Did you know we are all walking around with about three pounds of bacteria in our intestines which is powerful stuff? Recent discoveries reveal that this bacteria “the microbiome” is the control center of our health — from weight loss without counting calories, to strengthening the immune system and supporting our mental health and sleep. One of the best ways to influence the picture of this bacteria — so that it becomes diverse and consequently interacts with other systems in the body — to make us healthy, is to bombard your body with colorful fruit and vegetables containing fiber and plant chemicals to feed all the different type of bacteria up each day. Getting your vegetables and fruit count up from a handful to more like 20–30 different types each week can be easy if you employ a few easy strategies…

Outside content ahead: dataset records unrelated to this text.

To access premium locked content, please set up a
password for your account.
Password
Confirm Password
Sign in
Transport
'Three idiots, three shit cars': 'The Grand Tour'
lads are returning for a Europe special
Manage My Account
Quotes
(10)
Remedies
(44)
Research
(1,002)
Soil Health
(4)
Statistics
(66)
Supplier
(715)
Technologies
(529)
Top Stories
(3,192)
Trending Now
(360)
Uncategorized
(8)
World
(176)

1) Look at each meal as if you’re creating a quick work of art. Try to avoid a monotone color plate of food. It doesn’t matter what you are eating, ask yourself where are the bright colors? It might mean snipping up some fresh herbs and scattering them on your dinner, grating a carrot on top of a few salad leaves, throwing a handful of defrosted berries onto breakfast, or some pomegranate seeds onto some roast vegetables, or chopping up some cooked beets. However beige the rest of the dish is looking — pep it up with some quick color.

2) Make side dishes a must. Side dishes are a brilliant way to get another portion of vegetables into you and widen your range. Seek out the side dish list on menus and try to include in your order vegetables you might not cook at home or haven’t had in a long time. The more you can widen your range of vegetables, the more diverse your gut bacteria will become — from the Portobello mushrooms, to the okra, to the chopped salad.

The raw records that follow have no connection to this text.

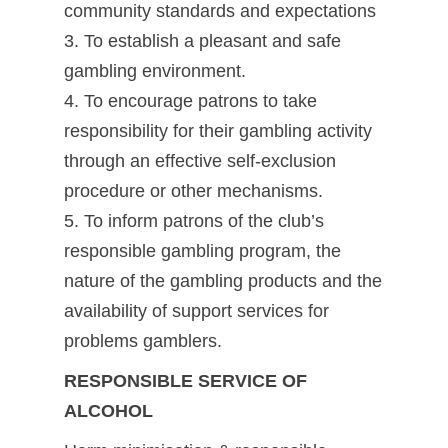
community standards and expectations
3. To establish a pleasant and safe
gambling environment.
4. To encourage patrons to take
responsibility for their gambling activity
through an effective self-exclusion
procedure or other mechanisms.
5. To inform patrons of the club’s
responsible gambling program, the
nature of the gambling products and the
availability of support services for
problems gamblers.
RESPONSIBLE SERVICE OF
ALCOHOL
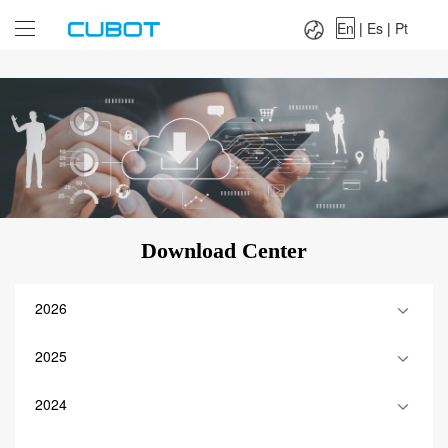
Language：
En
|
Es
|
Pt
En
|
Es
|
Pt
Download Center
2026
2025
2024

3) Make your vegetable and salad dishes really delicious by using a good quality extra virgin olive oil (EVOO) drizzled on top. This means your gut bacteria not only get food from the fiber in the vegetables or salad leaves. EVOO includes polyphenols plant chemicals which gut bacteria also like to feed on. EVOO contains more polyphenols than more processed versions, and can help protect the oil from damage when gently heated. å

4) Live like a Mediterranean and start having a starter with your main meal each day. A bowl of grocery store bag of leaves — from lamb’s lettuce to rucola with some EVOO and a drizzle of lemon juice and a little sea salt and fresh ground pepper. Or a sliced tomato sprinkled in a little sea salt to bring out the flavour with EVOO and a little balsamic vinegar drizzled on top. Maybe half an avocado sliced with a little walnut oil and a sprinkle of dried chilli flakes, or just half a ripe melon with a piece of prosciutto ham draped over the top. Starters are a great opportunity to get another portion of plant material into your gut each day. Vegetable soups from mushrooms, to tomatoes, to carrot and coriander are other options — and even a grocery store bought fresh soup will do the job if you are too busy to make your own.

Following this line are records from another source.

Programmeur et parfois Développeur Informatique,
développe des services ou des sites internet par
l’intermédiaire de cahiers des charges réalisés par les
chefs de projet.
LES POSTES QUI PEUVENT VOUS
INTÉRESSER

5) Try to get two vegetables/fruit portions into you at breakfast so you’ve given some good food to your gut bacteria however little fiber and plant colour present themselves the rest of the day. This means mixing some spinach leaves into your eggs, or cutting up an orange with all the pith and fiber on the side. Try to avoid juicing oranges or other fruit as the fiber (the best bit for your gut) goes in the trash, rather than feeding your microbiome. Another quick option is to throw a cup of fermented milk kefir into a blender with a cup of blue berries and half a banana, and a tablespoon of flax seeds. This is a mega meal for your bacteria before you’ve even left the house. The kefir plants friendly probiotic bacteria into your gut. The blueberries are rich in polyphenols plant chemicals which are a great food for your bacteria. The banana contains inulin, a prebiotic fiber bacteria particularly like. When your gut bacteria eat eat flax seeds, they produce a fuel needed to build a healthy gut lining. Flax seeds also help you produce a daily healthy stool. A well-formed daily stool is really important to avoid headaches, tiredness, and hormonal imbalances.

6) Keep an apple (they stay fresh a long time), or jar of olives in your bag/desk draw/car, to eat alongside in an emergency. Some airports and offices can be real food deserts with nothing but beige sandwiches containing only traces of any sign of colour (eg the soggy lettuce leaf).